* **TASK INSTRUCTIONS**: Copy out the lines below word for word, leaving out the pictures.

* **RECORDS FOR THIS TASK**:
#####

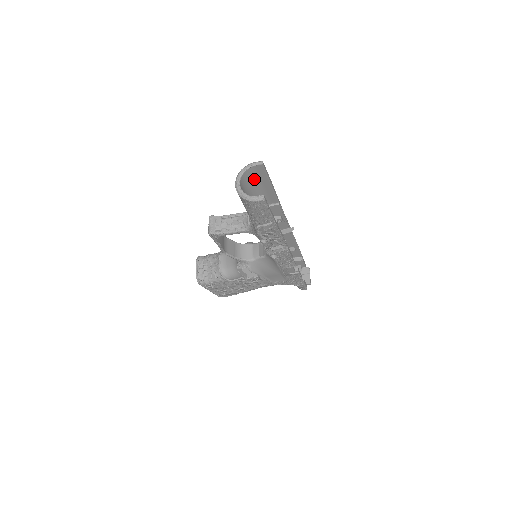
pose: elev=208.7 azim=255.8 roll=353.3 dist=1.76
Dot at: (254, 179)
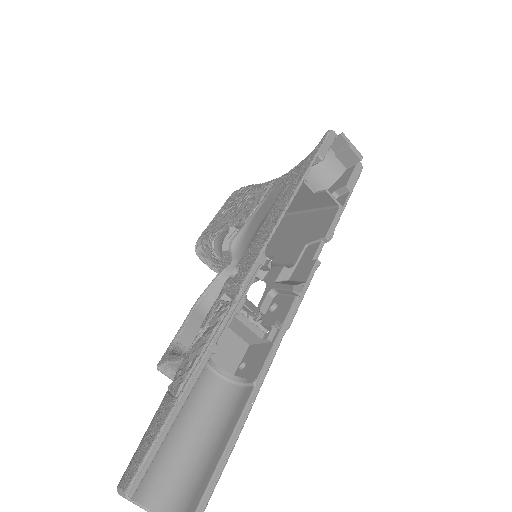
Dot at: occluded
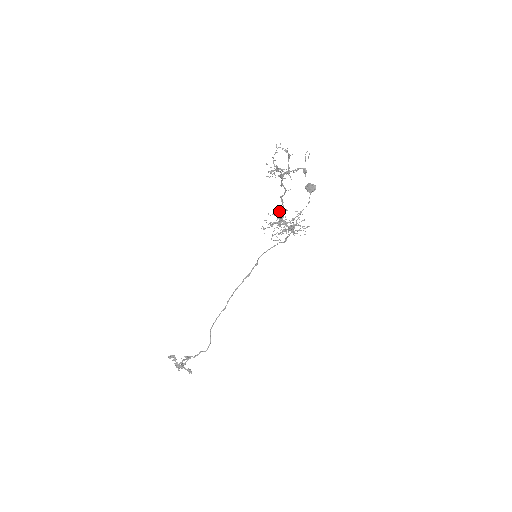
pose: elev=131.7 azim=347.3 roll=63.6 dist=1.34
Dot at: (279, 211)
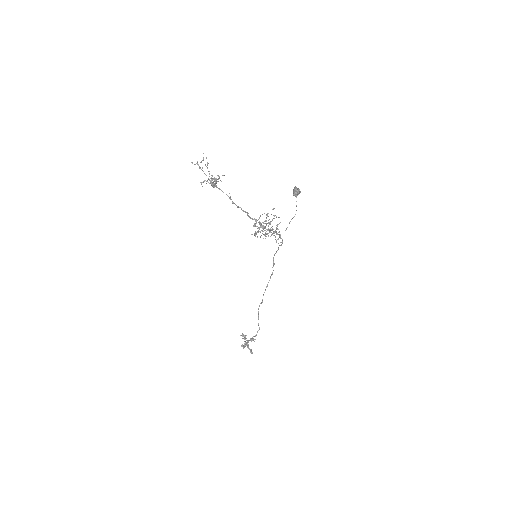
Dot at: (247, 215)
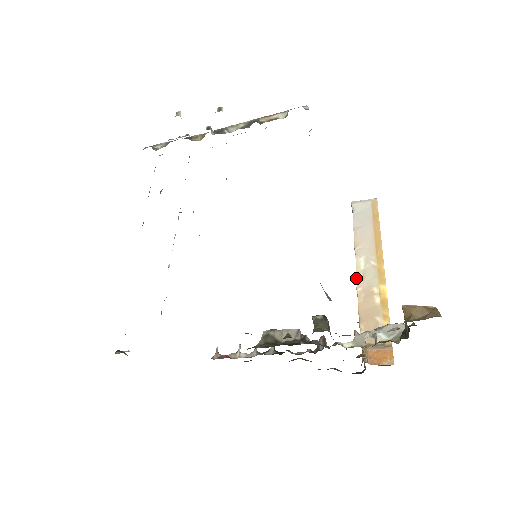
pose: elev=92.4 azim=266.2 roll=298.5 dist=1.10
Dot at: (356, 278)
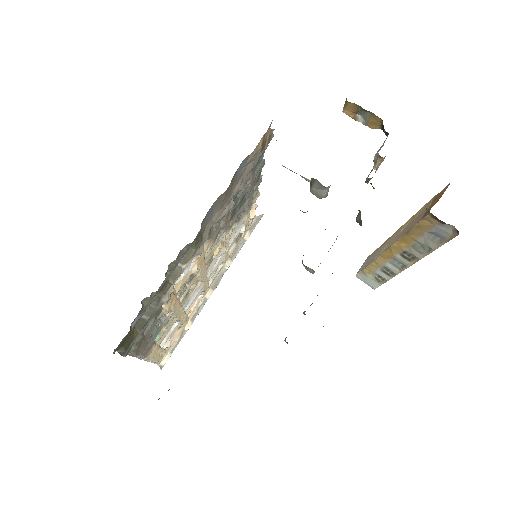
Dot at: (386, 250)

#####

* **OUTPUT FOR THIS TASK**:
pose: elev=208.7 azim=255.8 roll=353.3 dist=1.76
Dot at: (254, 179)
Dot at: occluded
pose: elev=131.7 azim=347.3 roll=63.6 dist=1.34
Dot at: (279, 211)
Dot at: (247, 215)
pose: elev=92.4 azim=266.2 roll=298.5 dist=1.10
Dot at: (356, 278)
Dot at: (386, 250)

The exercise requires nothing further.